**Exercise**
Reproduce the lines of all the items below word for word, leaving out the pictures.
* * *
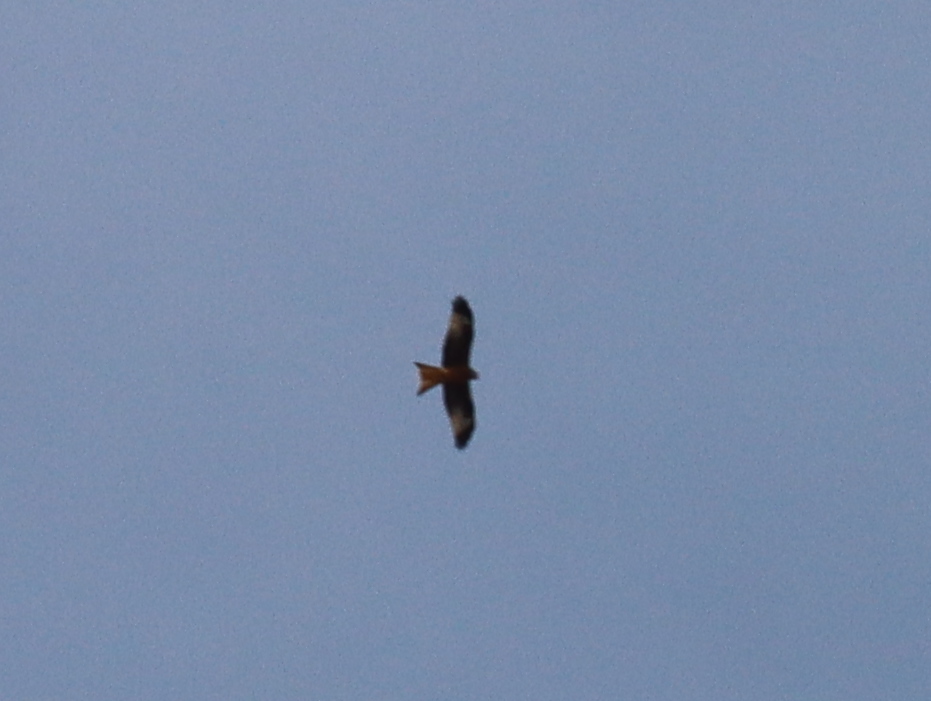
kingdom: Animalia
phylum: Chordata
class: Aves
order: Accipitriformes
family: Accipitridae
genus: Milvus
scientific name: Milvus milvus
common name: Red kite
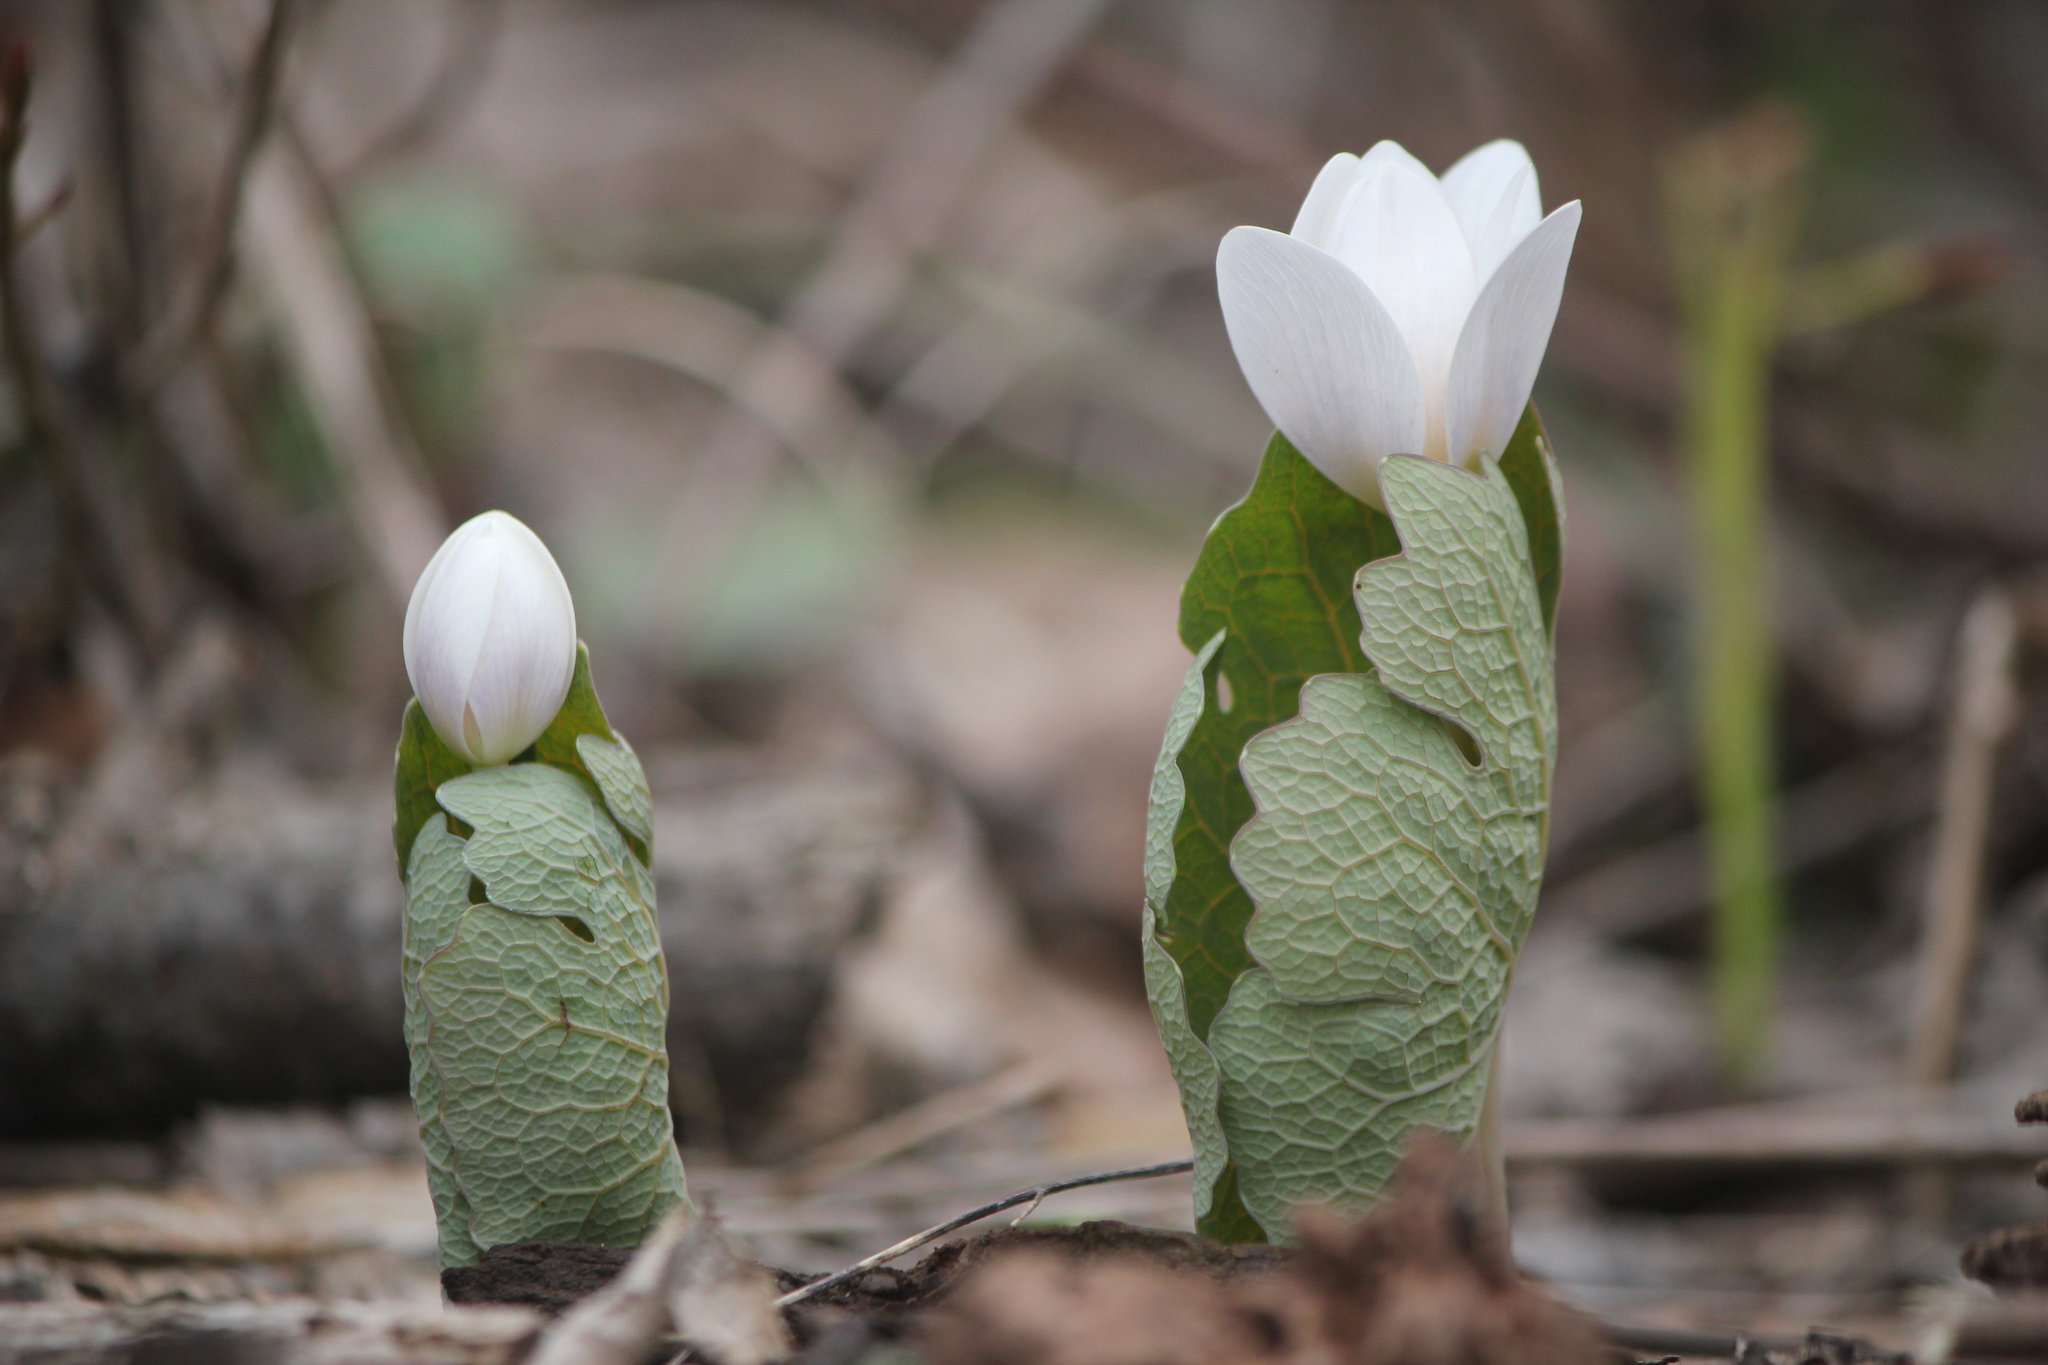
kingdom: Plantae
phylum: Tracheophyta
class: Magnoliopsida
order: Ranunculales
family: Papaveraceae
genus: Sanguinaria
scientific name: Sanguinaria canadensis
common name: Bloodroot
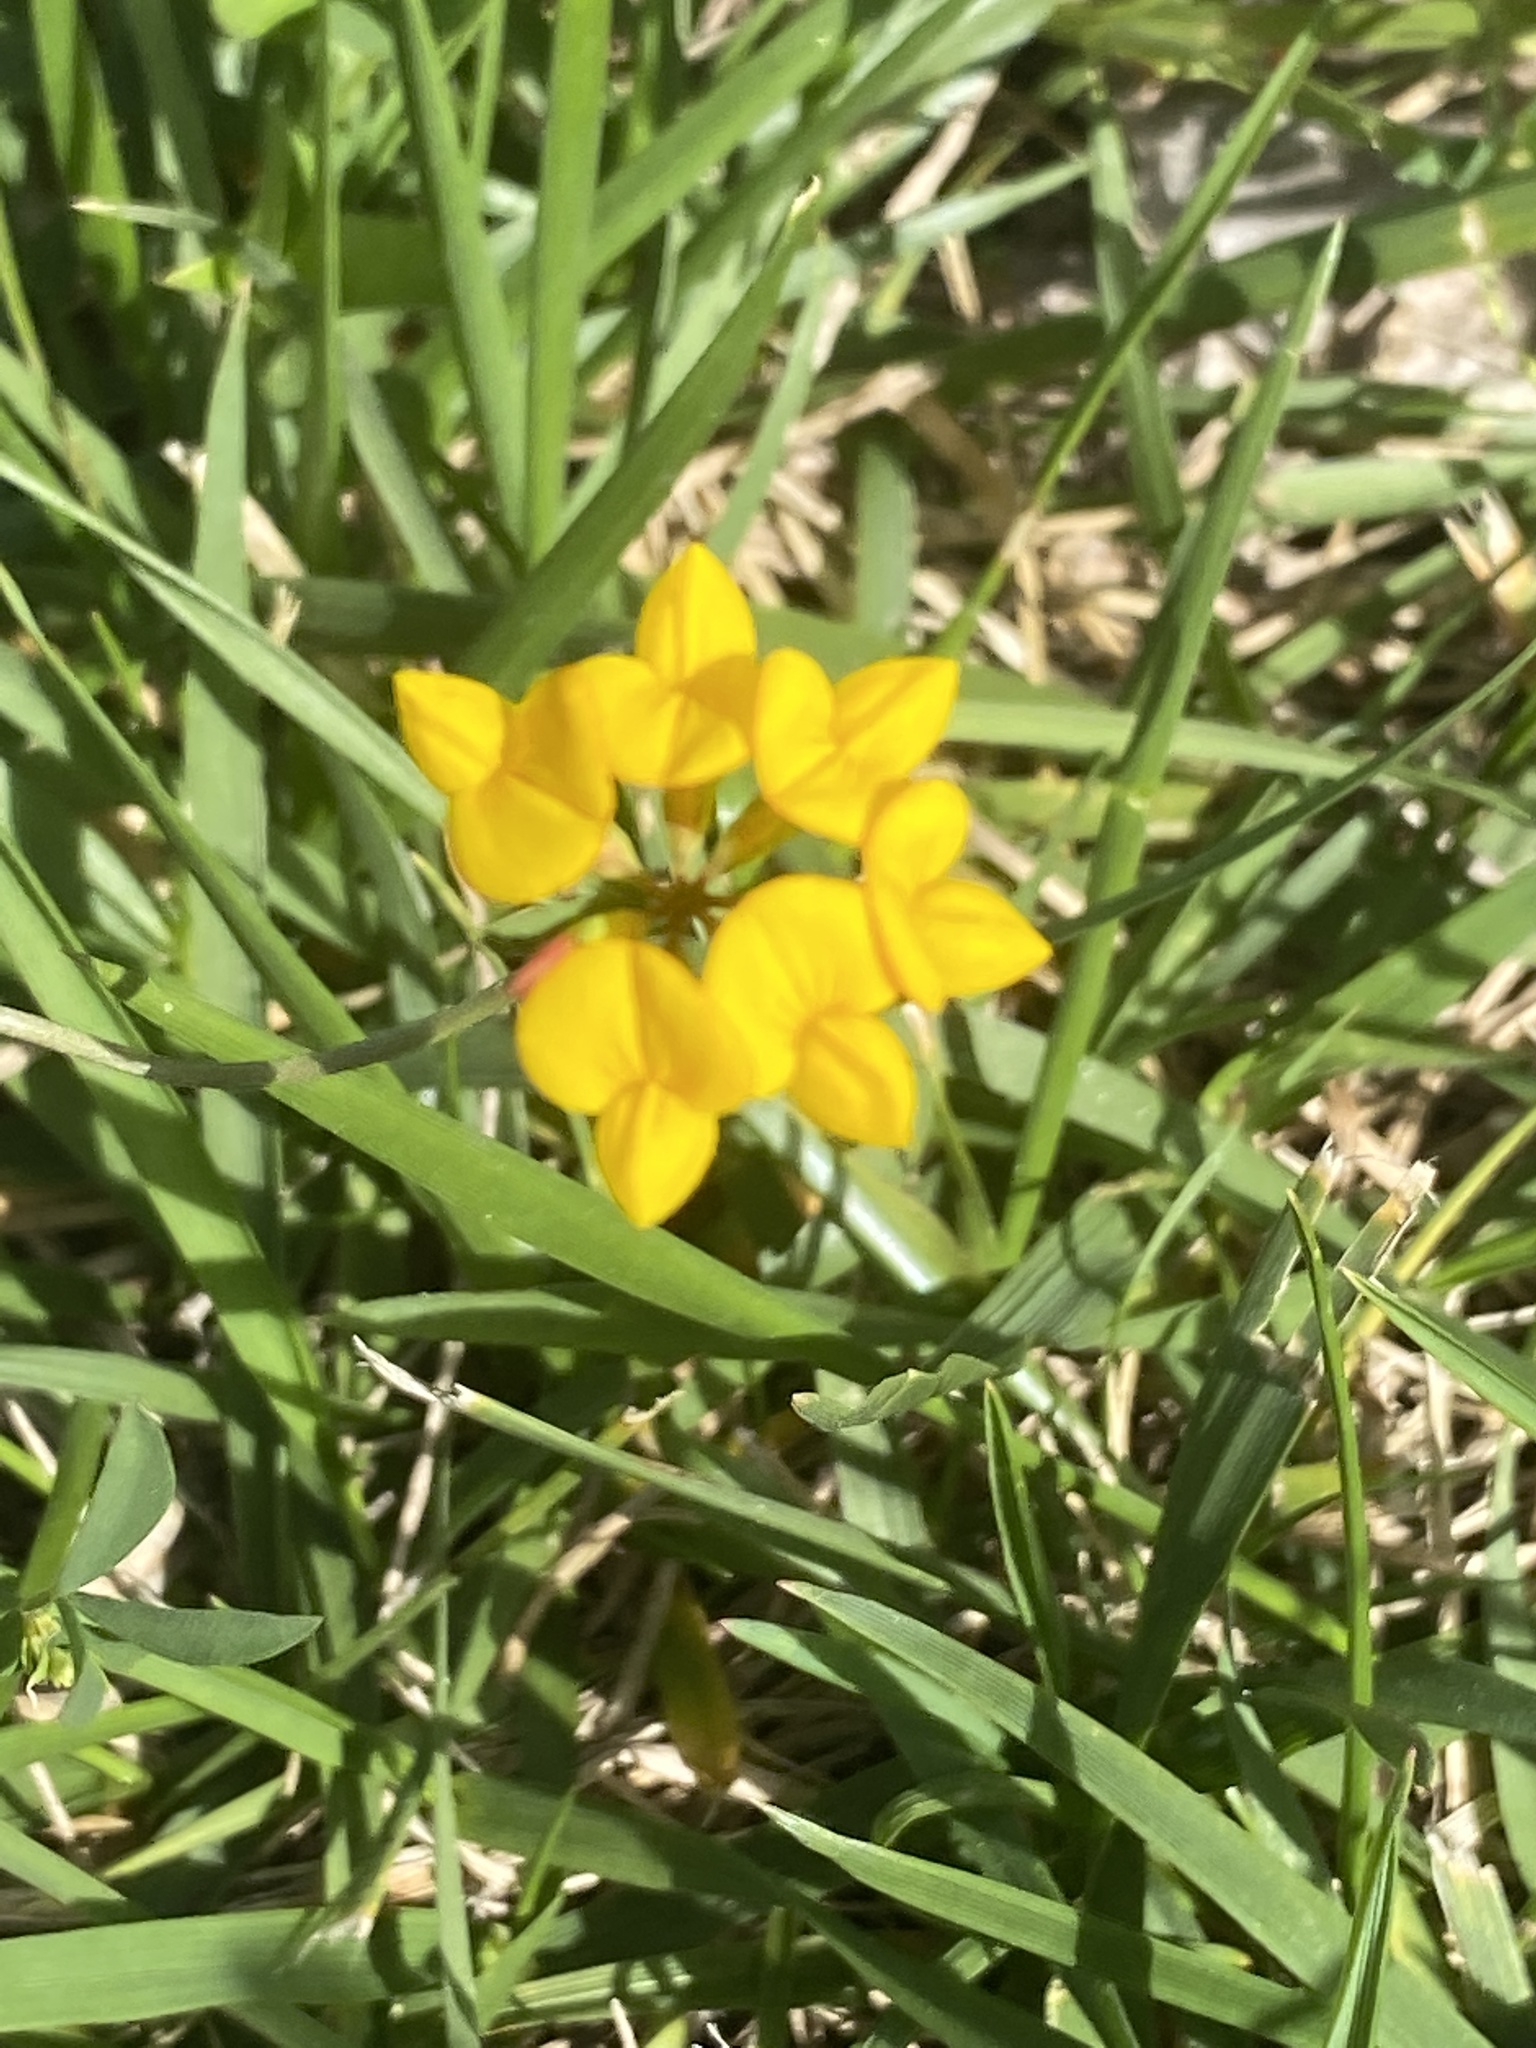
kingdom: Plantae
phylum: Tracheophyta
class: Magnoliopsida
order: Fabales
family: Fabaceae
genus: Lotus
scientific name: Lotus corniculatus
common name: Common bird's-foot-trefoil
* * *
**Written reply**
kingdom: Animalia
phylum: Chordata
class: Aves
order: Accipitriformes
family: Accipitridae
genus: Milvus
scientific name: Milvus milvus
common name: Red kite
kingdom: Plantae
phylum: Tracheophyta
class: Magnoliopsida
order: Ranunculales
family: Papaveraceae
genus: Sanguinaria
scientific name: Sanguinaria canadensis
common name: Bloodroot
kingdom: Plantae
phylum: Tracheophyta
class: Magnoliopsida
order: Fabales
family: Fabaceae
genus: Lotus
scientific name: Lotus corniculatus
common name: Common bird's-foot-trefoil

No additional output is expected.